(Task instructions):
Swap every "Termin wysyłki" for "Czas wysyłki" throughout the data below and give the lines again with nothing else changed.

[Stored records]
+-------+

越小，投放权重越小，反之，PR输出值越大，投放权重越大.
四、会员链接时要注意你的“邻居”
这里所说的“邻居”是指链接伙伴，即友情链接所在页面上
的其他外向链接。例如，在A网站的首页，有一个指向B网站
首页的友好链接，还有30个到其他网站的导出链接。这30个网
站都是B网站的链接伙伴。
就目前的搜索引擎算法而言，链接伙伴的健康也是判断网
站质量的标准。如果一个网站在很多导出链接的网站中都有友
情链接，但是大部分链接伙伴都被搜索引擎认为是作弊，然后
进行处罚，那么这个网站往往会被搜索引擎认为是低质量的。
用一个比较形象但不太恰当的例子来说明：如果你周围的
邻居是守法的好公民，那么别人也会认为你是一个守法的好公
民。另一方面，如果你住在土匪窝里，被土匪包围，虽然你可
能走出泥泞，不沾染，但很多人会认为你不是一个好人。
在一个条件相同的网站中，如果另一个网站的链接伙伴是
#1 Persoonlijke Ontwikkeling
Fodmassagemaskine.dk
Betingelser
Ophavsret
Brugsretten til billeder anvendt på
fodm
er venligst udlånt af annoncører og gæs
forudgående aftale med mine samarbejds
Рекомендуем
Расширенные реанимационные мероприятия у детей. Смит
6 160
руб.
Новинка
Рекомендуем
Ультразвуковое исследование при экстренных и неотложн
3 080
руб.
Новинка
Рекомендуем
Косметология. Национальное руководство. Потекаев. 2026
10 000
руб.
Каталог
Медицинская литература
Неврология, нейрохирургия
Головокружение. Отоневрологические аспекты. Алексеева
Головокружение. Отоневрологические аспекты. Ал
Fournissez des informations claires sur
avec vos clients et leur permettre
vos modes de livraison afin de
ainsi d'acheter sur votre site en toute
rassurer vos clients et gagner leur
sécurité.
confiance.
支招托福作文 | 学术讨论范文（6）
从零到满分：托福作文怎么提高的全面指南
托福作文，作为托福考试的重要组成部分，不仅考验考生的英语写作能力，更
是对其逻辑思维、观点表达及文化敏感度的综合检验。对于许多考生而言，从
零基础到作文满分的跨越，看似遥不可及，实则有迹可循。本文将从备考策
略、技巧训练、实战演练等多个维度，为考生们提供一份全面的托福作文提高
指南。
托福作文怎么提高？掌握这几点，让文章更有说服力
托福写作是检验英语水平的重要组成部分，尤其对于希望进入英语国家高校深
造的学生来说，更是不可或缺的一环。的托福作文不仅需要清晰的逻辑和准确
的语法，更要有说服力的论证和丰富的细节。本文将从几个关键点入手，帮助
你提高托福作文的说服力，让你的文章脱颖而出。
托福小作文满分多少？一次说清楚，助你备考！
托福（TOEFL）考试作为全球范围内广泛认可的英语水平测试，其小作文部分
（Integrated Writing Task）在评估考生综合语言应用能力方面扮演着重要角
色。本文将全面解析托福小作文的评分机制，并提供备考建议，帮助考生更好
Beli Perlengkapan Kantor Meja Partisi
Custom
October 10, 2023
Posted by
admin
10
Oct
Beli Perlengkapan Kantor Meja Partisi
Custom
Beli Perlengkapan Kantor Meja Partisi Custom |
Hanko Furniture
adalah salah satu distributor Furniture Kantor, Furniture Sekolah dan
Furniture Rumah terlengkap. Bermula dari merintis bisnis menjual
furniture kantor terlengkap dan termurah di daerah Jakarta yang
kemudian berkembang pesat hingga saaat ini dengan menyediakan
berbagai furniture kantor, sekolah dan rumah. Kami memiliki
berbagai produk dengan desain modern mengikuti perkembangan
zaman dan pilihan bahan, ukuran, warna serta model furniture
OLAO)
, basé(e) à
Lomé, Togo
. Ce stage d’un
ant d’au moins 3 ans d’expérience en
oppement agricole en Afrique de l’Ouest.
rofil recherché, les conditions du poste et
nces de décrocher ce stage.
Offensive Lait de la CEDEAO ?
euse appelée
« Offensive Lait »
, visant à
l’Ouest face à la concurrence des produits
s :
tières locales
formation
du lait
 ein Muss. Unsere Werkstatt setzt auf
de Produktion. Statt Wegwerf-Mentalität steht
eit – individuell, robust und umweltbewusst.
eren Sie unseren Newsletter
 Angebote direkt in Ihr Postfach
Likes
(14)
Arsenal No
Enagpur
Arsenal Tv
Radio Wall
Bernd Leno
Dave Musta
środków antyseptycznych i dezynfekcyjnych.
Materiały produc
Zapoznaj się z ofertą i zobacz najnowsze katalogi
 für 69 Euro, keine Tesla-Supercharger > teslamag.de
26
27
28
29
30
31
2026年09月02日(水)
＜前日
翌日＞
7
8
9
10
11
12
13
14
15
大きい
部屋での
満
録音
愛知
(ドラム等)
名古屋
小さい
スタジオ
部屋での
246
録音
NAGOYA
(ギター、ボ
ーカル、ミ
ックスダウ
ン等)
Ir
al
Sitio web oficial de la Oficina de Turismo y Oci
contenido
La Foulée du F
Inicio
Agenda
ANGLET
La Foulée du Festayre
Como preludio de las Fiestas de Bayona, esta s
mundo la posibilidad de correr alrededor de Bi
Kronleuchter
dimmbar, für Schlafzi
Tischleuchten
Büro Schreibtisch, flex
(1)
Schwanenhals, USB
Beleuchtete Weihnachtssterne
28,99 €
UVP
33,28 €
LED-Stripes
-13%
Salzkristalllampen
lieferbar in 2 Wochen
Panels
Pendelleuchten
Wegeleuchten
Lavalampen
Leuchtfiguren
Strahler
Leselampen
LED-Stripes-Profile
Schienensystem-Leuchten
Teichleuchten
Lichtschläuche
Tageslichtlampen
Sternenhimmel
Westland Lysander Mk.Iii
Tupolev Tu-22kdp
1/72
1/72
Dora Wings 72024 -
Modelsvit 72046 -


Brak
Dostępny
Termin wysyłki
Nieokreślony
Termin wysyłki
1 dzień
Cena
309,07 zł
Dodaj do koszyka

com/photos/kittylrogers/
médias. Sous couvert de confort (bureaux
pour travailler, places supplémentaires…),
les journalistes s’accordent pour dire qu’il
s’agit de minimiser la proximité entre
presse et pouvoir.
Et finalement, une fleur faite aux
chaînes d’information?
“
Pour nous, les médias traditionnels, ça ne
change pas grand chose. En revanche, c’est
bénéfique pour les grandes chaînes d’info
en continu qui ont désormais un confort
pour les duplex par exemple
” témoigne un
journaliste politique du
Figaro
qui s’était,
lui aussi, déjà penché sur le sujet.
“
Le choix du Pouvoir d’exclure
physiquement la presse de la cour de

+-------+

(Answer for this exercise):
越小，投放权重越小，反之，PR输出值越大，投放权重越大.
四、会员链接时要注意你的“邻居”
这里所说的“邻居”是指链接伙伴，即友情链接所在页面上
的其他外向链接。例如，在A网站的首页，有一个指向B网站
首页的友好链接，还有30个到其他网站的导出链接。这30个网
站都是B网站的链接伙伴。
就目前的搜索引擎算法而言，链接伙伴的健康也是判断网
站质量的标准。如果一个网站在很多导出链接的网站中都有友
情链接，但是大部分链接伙伴都被搜索引擎认为是作弊，然后
进行处罚，那么这个网站往往会被搜索引擎认为是低质量的。
用一个比较形象但不太恰当的例子来说明：如果你周围的
邻居是守法的好公民，那么别人也会认为你是一个守法的好公
民。另一方面，如果你住在土匪窝里，被土匪包围，虽然你可
能走出泥泞，不沾染，但很多人会认为你不是一个好人。
在一个条件相同的网站中，如果另一个网站的链接伙伴是
#1 Persoonlijke Ontwikkeling
Fodmassagemaskine.dk
Betingelser
Ophavsret
Brugsretten til billeder anvendt på
fodm
er venligst udlånt af annoncører og gæs
forudgående aftale med mine samarbejds
Рекомендуем
Расширенные реанимационные мероприятия у детей. Смит
6 160
руб.
Новинка
Рекомендуем
Ультразвуковое исследование при экстренных и неотложн
3 080
руб.
Новинка
Рекомендуем
Косметология. Национальное руководство. Потекаев. 2026
10 000
руб.
Каталог
Медицинская литература
Неврология, нейрохирургия
Головокружение. Отоневрологические аспекты. Алексеева
Головокружение. Отоневрологические аспекты. Ал
Fournissez des informations claires sur
avec vos clients et leur permettre
vos modes de livraison afin de
ainsi d'acheter sur votre site en toute
rassurer vos clients et gagner leur
sécurité.
confiance.
支招托福作文 | 学术讨论范文（6）
从零到满分：托福作文怎么提高的全面指南
托福作文，作为托福考试的重要组成部分，不仅考验考生的英语写作能力，更
是对其逻辑思维、观点表达及文化敏感度的综合检验。对于许多考生而言，从
零基础到作文满分的跨越，看似遥不可及，实则有迹可循。本文将从备考策
略、技巧训练、实战演练等多个维度，为考生们提供一份全面的托福作文提高
指南。
托福作文怎么提高？掌握这几点，让文章更有说服力
托福写作是检验英语水平的重要组成部分，尤其对于希望进入英语国家高校深
造的学生来说，更是不可或缺的一环。的托福作文不仅需要清晰的逻辑和准确
的语法，更要有说服力的论证和丰富的细节。本文将从几个关键点入手，帮助
你提高托福作文的说服力，让你的文章脱颖而出。
托福小作文满分多少？一次说清楚，助你备考！
托福（TOEFL）考试作为全球范围内广泛认可的英语水平测试，其小作文部分
（Integrated Writing Task）在评估考生综合语言应用能力方面扮演着重要角
色。本文将全面解析托福小作文的评分机制，并提供备考建议，帮助考生更好
Beli Perlengkapan Kantor Meja Partisi
Custom
October 10, 2023
Posted by
admin
10
Oct
Beli Perlengkapan Kantor Meja Partisi
Custom
Beli Perlengkapan Kantor Meja Partisi Custom |
Hanko Furniture
adalah salah satu distributor Furniture Kantor, Furniture Sekolah dan
Furniture Rumah terlengkap. Bermula dari merintis bisnis menjual
furniture kantor terlengkap dan termurah di daerah Jakarta yang
kemudian berkembang pesat hingga saaat ini dengan menyediakan
berbagai furniture kantor, sekolah dan rumah. Kami memiliki
berbagai produk dengan desain modern mengikuti perkembangan
zaman dan pilihan bahan, ukuran, warna serta model furniture
OLAO)
, basé(e) à
Lomé, Togo
. Ce stage d’un
ant d’au moins 3 ans d’expérience en
oppement agricole en Afrique de l’Ouest.
rofil recherché, les conditions du poste et
nces de décrocher ce stage.
Offensive Lait de la CEDEAO ?
euse appelée
« Offensive Lait »
, visant à
l’Ouest face à la concurrence des produits
s :
tières locales
formation
du lait
 ein Muss. Unsere Werkstatt setzt auf
de Produktion. Statt Wegwerf-Mentalität steht
eit – individuell, robust und umweltbewusst.
eren Sie unseren Newsletter
 Angebote direkt in Ihr Postfach
Likes
(14)
Arsenal No
Enagpur
Arsenal Tv
Radio Wall
Bernd Leno
Dave Musta
środków antyseptycznych i dezynfekcyjnych.
Materiały produc
Zapoznaj się z ofertą i zobacz najnowsze katalogi
 für 69 Euro, keine Tesla-Supercharger > teslamag.de
26
27
28
29
30
31
2026年09月02日(水)
＜前日
翌日＞
7
8
9
10
11
12
13
14
15
大きい
部屋での
満
録音
愛知
(ドラム等)
名古屋
小さい
スタジオ
部屋での
246
録音
NAGOYA
(ギター、ボ
ーカル、ミ
ックスダウ
ン等)
Ir
al
Sitio web oficial de la Oficina de Turismo y Oci
contenido
La Foulée du F
Inicio
Agenda
ANGLET
La Foulée du Festayre
Como preludio de las Fiestas de Bayona, esta s
mundo la posibilidad de correr alrededor de Bi
Kronleuchter
dimmbar, für Schlafzi
Tischleuchten
Büro Schreibtisch, flex
(1)
Schwanenhals, USB
Beleuchtete Weihnachtssterne
28,99 €
UVP
33,28 €
LED-Stripes
-13%
Salzkristalllampen
lieferbar in 2 Wochen
Panels
Pendelleuchten
Wegeleuchten
Lavalampen
Leuchtfiguren
Strahler
Leselampen
LED-Stripes-Profile
Schienensystem-Leuchten
Teichleuchten
Lichtschläuche
Tageslichtlampen
Sternenhimmel
Westland Lysander Mk.Iii
Tupolev Tu-22kdp
1/72
1/72
Dora Wings 72024 -
Modelsvit 72046 -


Brak
Dostępny
Czas wysyłki
Nieokreślony
Czas wysyłki
1 dzień
Cena
309,07 zł
Dodaj do koszyka

com/photos/kittylrogers/
médias. Sous couvert de confort (bureaux
pour travailler, places supplémentaires…),
les journalistes s’accordent pour dire qu’il
s’agit de minimiser la proximité entre
presse et pouvoir.
Et finalement, une fleur faite aux
chaînes d’information?
“
Pour nous, les médias traditionnels, ça ne
change pas grand chose. En revanche, c’est
bénéfique pour les grandes chaînes d’info
en continu qui ont désormais un confort
pour les duplex par exemple
” témoigne un
journaliste politique du
Figaro
qui s’était,
lui aussi, déjà penché sur le sujet.
“
Le choix du Pouvoir d’exclure
physiquement la presse de la cour de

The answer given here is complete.